Por tanto, hasta ahora tenemos, por un lado, que no hay una crítica válida a la creencia en la
existencia de Dios y, por otro, que no es necesario aducir pruebas para fundamentar esta
creencia. Y con ello llegamos a la tesis principal de la epistemología reformada: la
evidencia no es el único criterio para establecer qué creencias son básicas. Existen
creencias que son adecuadamente básicas sin ser evidentes. Así sucede con nuestras
creencias acerca de la percepción o sobre los sentimientos o pensamientos de otra persona.
Del mismo modo que tenemos una tendencia natural a formar creencias sobre la
percepción, en determinadas circunstancias también tenemos una tendencia natural a
formar creencias como “Dios me habla” o “Dios ha creado todo” o “Dios no aprueba lo
que he hecho”. Plantinga defiende así una “paridad” epistemológica entre las creencias
sobre la percepción o la memoria y la creencia en Dios, que sería adecuadamente básica.

Entradas guardadas
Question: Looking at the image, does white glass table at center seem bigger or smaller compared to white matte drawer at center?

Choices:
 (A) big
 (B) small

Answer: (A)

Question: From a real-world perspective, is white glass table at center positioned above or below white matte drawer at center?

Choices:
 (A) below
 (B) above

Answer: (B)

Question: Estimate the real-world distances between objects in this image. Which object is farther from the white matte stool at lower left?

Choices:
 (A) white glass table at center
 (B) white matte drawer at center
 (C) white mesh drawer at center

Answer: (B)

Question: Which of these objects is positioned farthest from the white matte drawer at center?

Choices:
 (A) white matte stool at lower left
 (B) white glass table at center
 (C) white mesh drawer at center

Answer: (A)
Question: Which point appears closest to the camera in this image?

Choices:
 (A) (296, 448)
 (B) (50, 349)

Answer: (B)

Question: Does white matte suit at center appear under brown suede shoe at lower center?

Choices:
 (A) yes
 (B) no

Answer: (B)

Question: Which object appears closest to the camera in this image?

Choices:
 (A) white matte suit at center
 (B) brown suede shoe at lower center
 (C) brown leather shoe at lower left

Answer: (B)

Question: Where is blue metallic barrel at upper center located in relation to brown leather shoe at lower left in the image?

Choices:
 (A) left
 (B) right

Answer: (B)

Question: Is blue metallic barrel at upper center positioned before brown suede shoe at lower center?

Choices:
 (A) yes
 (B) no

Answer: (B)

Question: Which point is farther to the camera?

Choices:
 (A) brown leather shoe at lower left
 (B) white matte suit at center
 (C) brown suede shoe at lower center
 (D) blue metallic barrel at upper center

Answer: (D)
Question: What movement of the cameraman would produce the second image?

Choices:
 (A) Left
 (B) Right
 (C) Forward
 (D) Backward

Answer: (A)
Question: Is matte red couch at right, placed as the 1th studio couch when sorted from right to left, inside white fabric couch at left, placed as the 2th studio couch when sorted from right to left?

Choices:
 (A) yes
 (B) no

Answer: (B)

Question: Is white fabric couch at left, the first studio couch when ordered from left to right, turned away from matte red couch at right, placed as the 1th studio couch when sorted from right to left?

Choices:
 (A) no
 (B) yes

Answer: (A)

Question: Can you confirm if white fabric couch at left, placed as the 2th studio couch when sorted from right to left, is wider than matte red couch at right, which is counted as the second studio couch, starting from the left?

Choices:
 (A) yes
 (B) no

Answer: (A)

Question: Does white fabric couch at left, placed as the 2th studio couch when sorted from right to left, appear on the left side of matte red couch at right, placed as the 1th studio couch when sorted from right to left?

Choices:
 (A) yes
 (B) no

◆ Consigna del ejercicio: Cita el tramo del fragmento sobre la epistemología reformada que va desde “Del mismo modo” hasta “sería adecuadamente básica.”. Usa solo el fragmento.

◆ Respuesta del ejercicio:
Del mismo modo que tenemos una tendencia natural a formar creencias sobre la
percepción, en determinadas circunstancias también tenemos una tendencia natural a
formar creencias como “Dios me habla” o “Dios ha creado todo” o “Dios no aprueba lo
que he hecho”. Plantinga defiende así una “paridad” epistemológica entre las creencias
sobre la percepción o la memoria y la creencia en Dios, que sería adecuadamente básica.